Overview
The primary objective of the study is to evaluate real-world effectiveness of treatment with Repatha® in combination with SOC, compared with SOC alone, on the risk for cardiovascular (CV) death, myocardial infarction (MI), stroke, hospitalization for unstable angina, or coronary revascularization, whichever occurs first, in participants with established atherosclerotic CV disease (ASCVD) treated with SOC, according to local clinical practice.
Eligibility
Inclusion Criteria:
- Adult participants ≥ 18 years of age.
- Participants or participant's legally authorized representative has provided informed consent to participate in this study.
- Participants who meet one of the following:
- Prescribed Repatha® in addition to an existing SOC treatment according to local guidelines and approved label.
OR
- Already received SOC treatment prior to enrollment.
- Participants with ANY of the following.
- Diagnosis of MI OR stroke within 2 years before enrollment.
- 2 MIs OR ≥ 2 strokes OR (≥ 1 MI AND ≥ 1 stroke) any time before enrollment.

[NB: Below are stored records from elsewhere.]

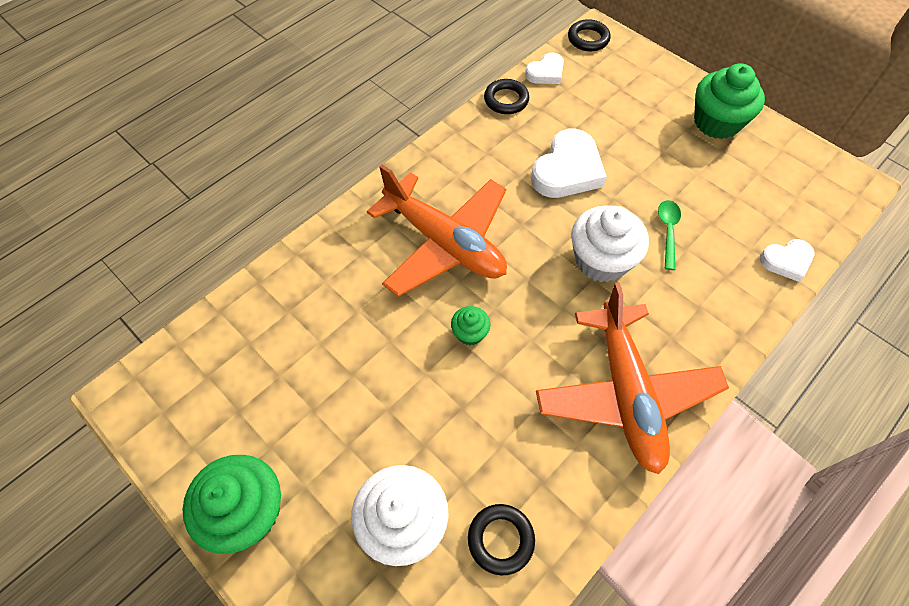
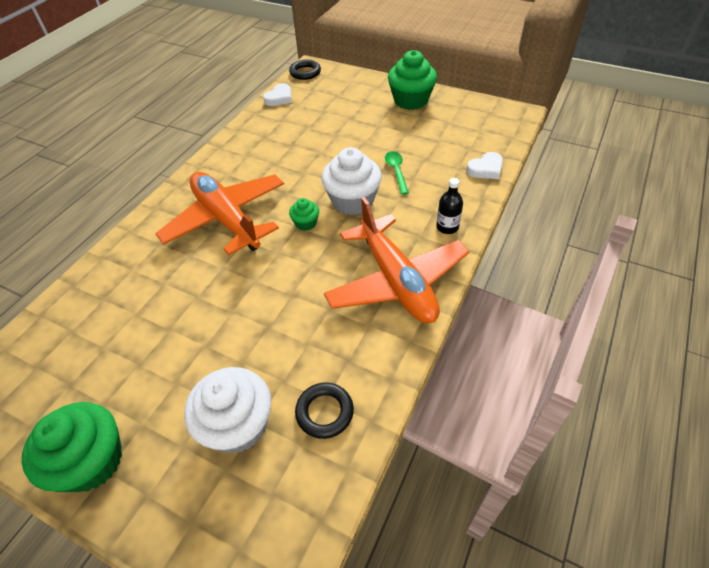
camera: 15 degrees left, 10 degrees down
(444, 243) = (227, 219): orange plane -> orange plane turned 150 degrees counterclockwise
(470, 333) = (262, 274): green cupcake -> green cupcake (306, 223)
(506, 100) = (253, 120): black ring -> none
(567, 170) = (311, 152): white heart -> none
(710, 335) = (447, 227): none -> black bottle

- Diagnosis of (MI OR stroke) AND diabetes.
- Diagnosis of (MI OR stroke) AND documented multivessel disease (defined as > 50% stenosis of ≥ 2 major coronary arteries on coronary angiography or coronary artery contrast enhanced computed tomography).
- Diagnosis of symptomatic peripheral arterial disease.
- Most recent fasting LDL-C ≥ 70 mg/dL (≥ 1.8 mmol/L) or nonhigh-density lipoprotein cholesterol (non-HDL-C) ≥ 100 mg/dL (≥ 2.6 mmol/L) within 6 months prior to enrollment.
- Most recent fasting triglycerides ≤ 400 mg/dL (≤ 4.5 mmol/L) within 6 months prior to enrollment.
Exclusion Criteria:
- Stroke within past 1 month.
- Known hemorrhagic stroke at any time.
- Stroke due to thromboembolic event.
- Any prior use of Repatha® or other proprotein convertase subtilisin/kexin type 9 inhibition treatments within past 6 months prior to enrollment.
- Participants currently enrolled in another study involving any investigational procedure, device or drug.
- Participants prescribed Repatha® with a history of severe hypersensitivity or allergy to any subsidiary.